In keeping with the above, we recommend the following priorities for NASA:

  • NASA must replace the aging Space Shuttle as soon as possible. There is a dangerous gap between Shuttle retirement in 2010 and the Crew Exploration Vehicle availability in 2014. Depending on the Russians for space transportation to the Space Station and for other missions over a four-year time gap is costly and inappropriate, particularly with potential Shuttle problems, stretches in contractor schedules and funding uncertainties that could widen this gap.
  • The International Space Station should be utilized to its full potential. This was a huge investment by the U.S. and our international partners. U.S. scientists and technologists should harvest the scientific and technical payoffs that can come from our investments.
  • NASA's aeronautics program must be restored and maintained at a level sufficient for world leadership. Emphasis in the restored program must be on re-engaging U.S. industry and the nation's universities as vital partners in the effort. The additional budget cuts proposed for FY 2007 should not be allowed. A minimum amount equal to the FY 2006 appropriation of about $960 million should be provided, and a fully restored program should be achieved within three years. The congressionally mandated industry/academia study published by the National Institute of Aerospace in April 2005 indicates that a total program of about $1.5 billion per year is required to regain U.S. leadership.
  • NASA's planned science and applications programs should be fully funded to the maximum extent possible. Included within these programs should be the Hubble Space Telescope repair mission.
  • The Moon/Mars exploration program should proceed on a "go as you can pay" basis without sacrifice to NASA's aeronautics, and space and applications programs. It is vital that the program be paced to retire risk and provide the technologies necessary for successful human exploration of Mars.

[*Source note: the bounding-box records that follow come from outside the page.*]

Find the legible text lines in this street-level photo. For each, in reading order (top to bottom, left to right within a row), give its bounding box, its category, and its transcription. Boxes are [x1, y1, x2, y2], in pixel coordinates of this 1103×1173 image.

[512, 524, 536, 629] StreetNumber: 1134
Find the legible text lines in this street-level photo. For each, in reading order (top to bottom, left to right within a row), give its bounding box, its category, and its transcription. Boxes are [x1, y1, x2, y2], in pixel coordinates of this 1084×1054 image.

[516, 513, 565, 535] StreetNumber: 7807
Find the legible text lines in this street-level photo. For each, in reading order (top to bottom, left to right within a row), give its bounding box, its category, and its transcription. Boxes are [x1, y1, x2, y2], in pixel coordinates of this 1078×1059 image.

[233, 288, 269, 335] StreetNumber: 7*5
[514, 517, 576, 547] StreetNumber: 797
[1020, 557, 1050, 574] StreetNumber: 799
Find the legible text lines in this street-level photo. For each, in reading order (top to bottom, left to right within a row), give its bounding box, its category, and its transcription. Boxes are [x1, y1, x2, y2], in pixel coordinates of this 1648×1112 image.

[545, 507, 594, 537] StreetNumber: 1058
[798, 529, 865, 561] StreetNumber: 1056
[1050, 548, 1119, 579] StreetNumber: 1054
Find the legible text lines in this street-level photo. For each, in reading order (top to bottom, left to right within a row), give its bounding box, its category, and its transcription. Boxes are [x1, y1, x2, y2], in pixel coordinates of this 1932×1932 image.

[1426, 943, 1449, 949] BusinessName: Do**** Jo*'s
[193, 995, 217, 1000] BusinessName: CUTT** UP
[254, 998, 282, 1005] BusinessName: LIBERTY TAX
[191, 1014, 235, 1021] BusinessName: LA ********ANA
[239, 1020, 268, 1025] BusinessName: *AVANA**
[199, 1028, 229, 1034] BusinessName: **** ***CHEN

We recommend that Congress request a Comprehensive Long-range NASA Plan for Administration and Congressional consideration reflecting the priorities as outlined. Missions are to be stated and realistic estimates should be provided through mission accomplishment. Collaboration within the U.S. and with international partners must be considered in developing this overall NASA Plan.

We urge Congress to adjust the NASA FY07 budget to include the above recommended program priorities and review its overall adequacy to meet the critical NASA needs. We hope you will agree that even with the recommended reprioritization, it is greatly underfunded.

Your leadership will rekindle a vibrant NASA. In turn it will have a powerful impact on our Nation's competitiveness, help restore international prestige in science and technology, and provide strong encouragement for technical education in our country.

We would like to meet with you for detailed discussions and to address questions you might have.